◆ **Data listing**
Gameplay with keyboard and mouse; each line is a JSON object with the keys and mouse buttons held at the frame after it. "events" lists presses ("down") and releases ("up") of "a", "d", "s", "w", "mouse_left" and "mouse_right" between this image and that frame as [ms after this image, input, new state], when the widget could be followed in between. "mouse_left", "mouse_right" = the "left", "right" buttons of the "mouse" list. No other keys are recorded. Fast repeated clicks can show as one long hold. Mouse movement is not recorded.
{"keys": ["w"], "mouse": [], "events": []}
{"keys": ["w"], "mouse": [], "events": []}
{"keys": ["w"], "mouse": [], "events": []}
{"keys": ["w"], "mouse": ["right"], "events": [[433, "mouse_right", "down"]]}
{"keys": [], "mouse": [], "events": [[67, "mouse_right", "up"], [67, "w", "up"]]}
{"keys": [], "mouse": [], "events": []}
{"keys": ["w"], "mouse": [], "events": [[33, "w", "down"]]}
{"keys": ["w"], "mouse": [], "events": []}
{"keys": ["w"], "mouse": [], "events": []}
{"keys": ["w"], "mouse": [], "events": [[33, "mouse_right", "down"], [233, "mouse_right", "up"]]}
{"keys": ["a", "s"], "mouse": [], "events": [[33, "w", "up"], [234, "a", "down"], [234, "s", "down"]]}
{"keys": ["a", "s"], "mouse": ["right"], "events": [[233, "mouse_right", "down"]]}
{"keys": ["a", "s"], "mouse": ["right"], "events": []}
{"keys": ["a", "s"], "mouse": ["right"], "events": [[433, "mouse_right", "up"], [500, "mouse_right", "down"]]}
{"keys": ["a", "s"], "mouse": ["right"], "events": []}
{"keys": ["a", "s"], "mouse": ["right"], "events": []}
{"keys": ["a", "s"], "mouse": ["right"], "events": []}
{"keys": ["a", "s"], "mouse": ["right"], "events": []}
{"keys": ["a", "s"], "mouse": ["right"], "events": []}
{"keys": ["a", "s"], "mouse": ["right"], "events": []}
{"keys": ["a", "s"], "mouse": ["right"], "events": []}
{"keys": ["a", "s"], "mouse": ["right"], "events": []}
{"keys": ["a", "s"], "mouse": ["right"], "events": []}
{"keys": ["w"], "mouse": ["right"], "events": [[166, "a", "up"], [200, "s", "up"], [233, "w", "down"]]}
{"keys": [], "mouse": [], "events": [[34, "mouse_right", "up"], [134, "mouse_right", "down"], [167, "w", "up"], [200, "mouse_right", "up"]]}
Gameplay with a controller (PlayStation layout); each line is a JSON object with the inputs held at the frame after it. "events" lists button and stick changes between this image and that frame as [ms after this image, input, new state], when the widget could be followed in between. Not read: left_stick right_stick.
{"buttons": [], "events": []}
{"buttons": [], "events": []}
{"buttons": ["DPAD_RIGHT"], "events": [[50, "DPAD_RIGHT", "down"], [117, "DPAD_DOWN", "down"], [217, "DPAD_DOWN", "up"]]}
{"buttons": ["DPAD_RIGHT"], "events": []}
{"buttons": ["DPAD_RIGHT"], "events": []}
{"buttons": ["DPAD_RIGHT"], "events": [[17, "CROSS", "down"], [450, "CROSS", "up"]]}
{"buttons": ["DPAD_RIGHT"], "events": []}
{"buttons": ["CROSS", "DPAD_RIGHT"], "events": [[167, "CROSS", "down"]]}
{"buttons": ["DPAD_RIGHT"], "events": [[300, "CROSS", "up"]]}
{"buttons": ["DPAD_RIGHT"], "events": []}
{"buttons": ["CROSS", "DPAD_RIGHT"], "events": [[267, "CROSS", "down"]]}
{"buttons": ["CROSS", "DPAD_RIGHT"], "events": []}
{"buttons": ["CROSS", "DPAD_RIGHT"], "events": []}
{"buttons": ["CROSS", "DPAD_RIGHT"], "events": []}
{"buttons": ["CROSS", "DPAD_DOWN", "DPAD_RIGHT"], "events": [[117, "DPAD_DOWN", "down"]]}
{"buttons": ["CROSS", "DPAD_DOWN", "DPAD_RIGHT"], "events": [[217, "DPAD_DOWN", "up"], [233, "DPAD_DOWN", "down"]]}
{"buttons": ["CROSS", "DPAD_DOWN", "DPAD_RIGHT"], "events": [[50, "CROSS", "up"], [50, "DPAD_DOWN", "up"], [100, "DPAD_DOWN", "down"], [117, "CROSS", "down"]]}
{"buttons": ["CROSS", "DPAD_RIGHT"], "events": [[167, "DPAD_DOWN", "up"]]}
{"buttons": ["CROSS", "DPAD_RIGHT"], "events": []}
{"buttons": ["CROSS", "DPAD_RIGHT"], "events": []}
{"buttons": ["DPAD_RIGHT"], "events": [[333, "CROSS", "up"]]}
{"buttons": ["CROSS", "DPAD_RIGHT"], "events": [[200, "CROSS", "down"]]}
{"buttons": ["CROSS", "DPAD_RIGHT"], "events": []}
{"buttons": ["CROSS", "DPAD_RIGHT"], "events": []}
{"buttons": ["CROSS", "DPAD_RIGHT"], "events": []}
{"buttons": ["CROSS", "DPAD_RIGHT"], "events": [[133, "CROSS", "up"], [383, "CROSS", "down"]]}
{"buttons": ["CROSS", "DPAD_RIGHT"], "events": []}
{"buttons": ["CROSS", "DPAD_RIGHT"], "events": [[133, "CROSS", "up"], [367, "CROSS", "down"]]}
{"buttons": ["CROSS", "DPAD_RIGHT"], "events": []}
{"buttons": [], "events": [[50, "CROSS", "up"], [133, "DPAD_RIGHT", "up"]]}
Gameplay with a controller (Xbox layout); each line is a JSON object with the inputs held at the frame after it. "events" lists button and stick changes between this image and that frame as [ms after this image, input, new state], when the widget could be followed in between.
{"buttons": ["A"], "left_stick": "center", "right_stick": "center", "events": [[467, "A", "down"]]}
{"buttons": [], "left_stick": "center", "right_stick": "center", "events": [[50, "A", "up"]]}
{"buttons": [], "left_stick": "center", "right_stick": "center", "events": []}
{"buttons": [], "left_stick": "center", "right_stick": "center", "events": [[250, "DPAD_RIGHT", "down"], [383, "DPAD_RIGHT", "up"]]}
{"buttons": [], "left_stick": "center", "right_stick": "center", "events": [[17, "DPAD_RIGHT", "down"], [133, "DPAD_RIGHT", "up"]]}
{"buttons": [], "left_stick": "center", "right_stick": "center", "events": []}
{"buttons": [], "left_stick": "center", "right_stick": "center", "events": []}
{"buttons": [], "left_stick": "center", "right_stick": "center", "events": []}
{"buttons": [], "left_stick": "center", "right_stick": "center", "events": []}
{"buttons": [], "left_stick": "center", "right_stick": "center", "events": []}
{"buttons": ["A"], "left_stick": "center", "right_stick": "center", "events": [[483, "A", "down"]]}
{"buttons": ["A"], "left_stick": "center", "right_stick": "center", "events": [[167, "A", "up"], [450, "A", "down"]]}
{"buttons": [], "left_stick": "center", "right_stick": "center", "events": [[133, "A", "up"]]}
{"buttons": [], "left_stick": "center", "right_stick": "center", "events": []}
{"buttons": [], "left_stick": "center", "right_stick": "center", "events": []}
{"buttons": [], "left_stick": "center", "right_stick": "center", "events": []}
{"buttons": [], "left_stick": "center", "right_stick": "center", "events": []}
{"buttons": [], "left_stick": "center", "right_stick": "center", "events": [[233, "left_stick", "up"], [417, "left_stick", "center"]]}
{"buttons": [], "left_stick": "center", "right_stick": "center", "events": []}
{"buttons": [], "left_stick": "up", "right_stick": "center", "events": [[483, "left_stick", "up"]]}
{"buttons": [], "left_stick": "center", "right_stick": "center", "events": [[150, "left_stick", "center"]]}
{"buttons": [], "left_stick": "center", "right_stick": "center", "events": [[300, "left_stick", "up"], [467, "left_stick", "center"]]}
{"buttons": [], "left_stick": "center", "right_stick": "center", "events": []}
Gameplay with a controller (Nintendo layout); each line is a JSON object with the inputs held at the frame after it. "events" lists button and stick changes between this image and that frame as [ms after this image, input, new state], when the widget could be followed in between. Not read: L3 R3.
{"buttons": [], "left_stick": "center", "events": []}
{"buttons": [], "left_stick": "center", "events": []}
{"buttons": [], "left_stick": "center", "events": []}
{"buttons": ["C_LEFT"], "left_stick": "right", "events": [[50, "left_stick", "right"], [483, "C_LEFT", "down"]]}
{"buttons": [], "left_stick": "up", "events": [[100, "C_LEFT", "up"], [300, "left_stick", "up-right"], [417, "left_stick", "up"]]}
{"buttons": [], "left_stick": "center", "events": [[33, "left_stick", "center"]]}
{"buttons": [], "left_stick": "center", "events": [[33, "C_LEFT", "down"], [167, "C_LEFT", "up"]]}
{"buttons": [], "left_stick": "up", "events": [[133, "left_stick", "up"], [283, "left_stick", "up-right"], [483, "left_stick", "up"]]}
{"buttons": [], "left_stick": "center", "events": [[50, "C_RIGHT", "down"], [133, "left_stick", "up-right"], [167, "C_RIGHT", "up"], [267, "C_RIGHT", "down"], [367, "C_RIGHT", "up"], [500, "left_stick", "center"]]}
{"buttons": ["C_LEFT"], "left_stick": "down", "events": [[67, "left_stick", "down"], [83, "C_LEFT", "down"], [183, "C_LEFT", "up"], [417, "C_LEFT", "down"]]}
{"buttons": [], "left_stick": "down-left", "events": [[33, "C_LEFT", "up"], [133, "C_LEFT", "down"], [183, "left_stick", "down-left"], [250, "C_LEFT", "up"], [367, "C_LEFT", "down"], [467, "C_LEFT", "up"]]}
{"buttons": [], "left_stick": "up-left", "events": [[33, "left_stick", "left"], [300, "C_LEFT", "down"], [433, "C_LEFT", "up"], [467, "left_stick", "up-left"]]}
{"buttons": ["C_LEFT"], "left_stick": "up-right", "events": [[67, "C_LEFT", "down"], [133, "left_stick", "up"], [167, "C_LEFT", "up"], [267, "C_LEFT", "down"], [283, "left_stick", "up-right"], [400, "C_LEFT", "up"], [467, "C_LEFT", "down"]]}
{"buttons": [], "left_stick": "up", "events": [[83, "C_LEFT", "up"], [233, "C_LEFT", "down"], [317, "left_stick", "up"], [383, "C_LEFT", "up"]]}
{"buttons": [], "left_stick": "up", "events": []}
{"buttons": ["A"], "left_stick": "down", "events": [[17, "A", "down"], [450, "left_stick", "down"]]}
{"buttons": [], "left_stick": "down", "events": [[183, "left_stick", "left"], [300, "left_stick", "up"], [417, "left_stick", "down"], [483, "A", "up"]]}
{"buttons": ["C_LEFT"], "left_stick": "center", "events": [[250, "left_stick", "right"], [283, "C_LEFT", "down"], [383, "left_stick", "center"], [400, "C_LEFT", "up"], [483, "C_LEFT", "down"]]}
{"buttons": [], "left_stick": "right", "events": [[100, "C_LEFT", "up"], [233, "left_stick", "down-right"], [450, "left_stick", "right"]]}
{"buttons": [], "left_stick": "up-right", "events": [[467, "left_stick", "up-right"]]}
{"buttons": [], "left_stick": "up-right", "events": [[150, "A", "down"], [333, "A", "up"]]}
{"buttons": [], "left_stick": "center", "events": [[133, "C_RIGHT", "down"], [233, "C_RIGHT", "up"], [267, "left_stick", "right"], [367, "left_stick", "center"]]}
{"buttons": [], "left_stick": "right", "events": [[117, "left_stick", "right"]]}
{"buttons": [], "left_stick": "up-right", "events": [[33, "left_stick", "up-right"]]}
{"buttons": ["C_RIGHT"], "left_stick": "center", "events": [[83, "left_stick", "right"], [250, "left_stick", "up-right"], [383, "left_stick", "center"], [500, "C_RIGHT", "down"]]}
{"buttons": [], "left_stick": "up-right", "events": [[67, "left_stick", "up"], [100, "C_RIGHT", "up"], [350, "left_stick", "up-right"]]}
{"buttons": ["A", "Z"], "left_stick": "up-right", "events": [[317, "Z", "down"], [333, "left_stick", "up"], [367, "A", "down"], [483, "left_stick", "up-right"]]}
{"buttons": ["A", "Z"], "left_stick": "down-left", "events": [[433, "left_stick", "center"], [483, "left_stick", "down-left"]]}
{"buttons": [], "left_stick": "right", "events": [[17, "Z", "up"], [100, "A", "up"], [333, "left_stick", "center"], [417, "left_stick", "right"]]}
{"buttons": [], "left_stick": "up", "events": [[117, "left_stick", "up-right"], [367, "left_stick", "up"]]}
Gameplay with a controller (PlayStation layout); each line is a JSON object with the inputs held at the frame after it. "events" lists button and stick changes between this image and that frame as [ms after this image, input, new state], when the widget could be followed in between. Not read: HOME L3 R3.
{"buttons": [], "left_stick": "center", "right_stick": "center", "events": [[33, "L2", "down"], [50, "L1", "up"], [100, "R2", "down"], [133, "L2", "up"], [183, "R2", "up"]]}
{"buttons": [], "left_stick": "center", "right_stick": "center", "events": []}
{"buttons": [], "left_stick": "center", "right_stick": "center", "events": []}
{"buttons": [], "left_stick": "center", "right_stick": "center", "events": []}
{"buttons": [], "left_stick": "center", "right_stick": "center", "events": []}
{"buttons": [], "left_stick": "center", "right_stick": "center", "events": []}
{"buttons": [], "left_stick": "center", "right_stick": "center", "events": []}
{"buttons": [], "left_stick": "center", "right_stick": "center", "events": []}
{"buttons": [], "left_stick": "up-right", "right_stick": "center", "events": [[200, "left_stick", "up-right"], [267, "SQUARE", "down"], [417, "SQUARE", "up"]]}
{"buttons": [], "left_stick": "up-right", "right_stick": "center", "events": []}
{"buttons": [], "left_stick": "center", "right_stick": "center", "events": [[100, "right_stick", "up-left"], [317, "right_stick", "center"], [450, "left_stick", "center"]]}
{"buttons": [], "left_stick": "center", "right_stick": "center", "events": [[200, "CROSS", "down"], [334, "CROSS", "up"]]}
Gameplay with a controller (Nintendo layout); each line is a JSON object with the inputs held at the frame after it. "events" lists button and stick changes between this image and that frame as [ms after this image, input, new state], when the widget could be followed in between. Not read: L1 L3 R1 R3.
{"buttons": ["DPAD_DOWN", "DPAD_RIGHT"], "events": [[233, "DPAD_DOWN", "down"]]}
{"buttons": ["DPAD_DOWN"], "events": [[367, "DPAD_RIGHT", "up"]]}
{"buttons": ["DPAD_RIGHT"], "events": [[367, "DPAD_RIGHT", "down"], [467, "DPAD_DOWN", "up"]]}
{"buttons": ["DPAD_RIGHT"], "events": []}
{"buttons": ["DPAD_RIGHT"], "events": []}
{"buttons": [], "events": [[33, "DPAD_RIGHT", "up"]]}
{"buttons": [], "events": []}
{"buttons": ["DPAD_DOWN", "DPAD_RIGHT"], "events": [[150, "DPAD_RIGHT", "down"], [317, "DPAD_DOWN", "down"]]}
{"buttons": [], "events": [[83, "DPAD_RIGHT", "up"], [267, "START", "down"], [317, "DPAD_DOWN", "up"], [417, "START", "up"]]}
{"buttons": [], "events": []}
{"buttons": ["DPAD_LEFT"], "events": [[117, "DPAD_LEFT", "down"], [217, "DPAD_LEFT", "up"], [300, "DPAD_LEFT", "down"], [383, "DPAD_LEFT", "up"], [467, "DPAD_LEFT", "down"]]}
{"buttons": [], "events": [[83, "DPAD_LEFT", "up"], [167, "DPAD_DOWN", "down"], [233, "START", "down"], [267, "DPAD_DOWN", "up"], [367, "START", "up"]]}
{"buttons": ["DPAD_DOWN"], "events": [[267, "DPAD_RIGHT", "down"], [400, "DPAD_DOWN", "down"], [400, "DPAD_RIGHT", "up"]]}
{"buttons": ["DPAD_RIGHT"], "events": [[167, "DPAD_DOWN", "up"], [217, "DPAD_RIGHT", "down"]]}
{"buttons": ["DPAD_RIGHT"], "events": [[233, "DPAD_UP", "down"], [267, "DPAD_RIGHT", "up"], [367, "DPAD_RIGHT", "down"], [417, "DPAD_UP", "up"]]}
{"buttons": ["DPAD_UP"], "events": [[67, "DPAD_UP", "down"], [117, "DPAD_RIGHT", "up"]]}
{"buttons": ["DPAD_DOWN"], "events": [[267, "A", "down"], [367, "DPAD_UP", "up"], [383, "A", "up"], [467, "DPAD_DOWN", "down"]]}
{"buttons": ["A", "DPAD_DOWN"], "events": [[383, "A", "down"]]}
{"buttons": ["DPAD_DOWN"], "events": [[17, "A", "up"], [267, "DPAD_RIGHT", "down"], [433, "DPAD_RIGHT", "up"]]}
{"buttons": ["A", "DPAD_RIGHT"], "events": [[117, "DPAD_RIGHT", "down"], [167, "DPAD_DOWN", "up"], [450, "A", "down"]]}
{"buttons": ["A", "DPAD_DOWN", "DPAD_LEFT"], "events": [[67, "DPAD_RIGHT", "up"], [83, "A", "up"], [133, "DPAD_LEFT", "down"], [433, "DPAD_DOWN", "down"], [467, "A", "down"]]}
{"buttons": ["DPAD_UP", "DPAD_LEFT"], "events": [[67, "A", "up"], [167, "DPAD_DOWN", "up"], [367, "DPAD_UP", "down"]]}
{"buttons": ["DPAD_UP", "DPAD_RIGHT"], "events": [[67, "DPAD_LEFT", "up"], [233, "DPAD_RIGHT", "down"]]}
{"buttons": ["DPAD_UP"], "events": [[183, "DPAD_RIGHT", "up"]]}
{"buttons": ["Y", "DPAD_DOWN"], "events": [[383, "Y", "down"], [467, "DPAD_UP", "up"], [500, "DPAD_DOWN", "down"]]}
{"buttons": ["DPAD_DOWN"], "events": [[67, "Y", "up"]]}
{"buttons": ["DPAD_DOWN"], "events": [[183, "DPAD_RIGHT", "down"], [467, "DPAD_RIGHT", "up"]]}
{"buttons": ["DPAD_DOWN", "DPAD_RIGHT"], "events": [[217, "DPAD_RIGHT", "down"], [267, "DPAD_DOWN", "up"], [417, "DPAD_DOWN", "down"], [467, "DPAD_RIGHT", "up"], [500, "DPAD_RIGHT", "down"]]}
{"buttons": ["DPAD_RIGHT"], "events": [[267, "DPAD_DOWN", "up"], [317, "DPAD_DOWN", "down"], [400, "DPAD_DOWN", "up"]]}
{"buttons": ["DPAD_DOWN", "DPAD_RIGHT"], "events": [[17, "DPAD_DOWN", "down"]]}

◆ **Assignment**
Look through the entries above, find each line containing "START", and copy it.

◆ **Exercise result**
{"buttons": [], "events": [[83, "DPAD_RIGHT", "up"], [267, "START", "down"], [317, "DPAD_DOWN", "up"], [417, "START", "up"]]}
{"buttons": [], "events": [[83, "DPAD_LEFT", "up"], [167, "DPAD_DOWN", "down"], [233, "START", "down"], [267, "DPAD_DOWN", "up"], [367, "START", "up"]]}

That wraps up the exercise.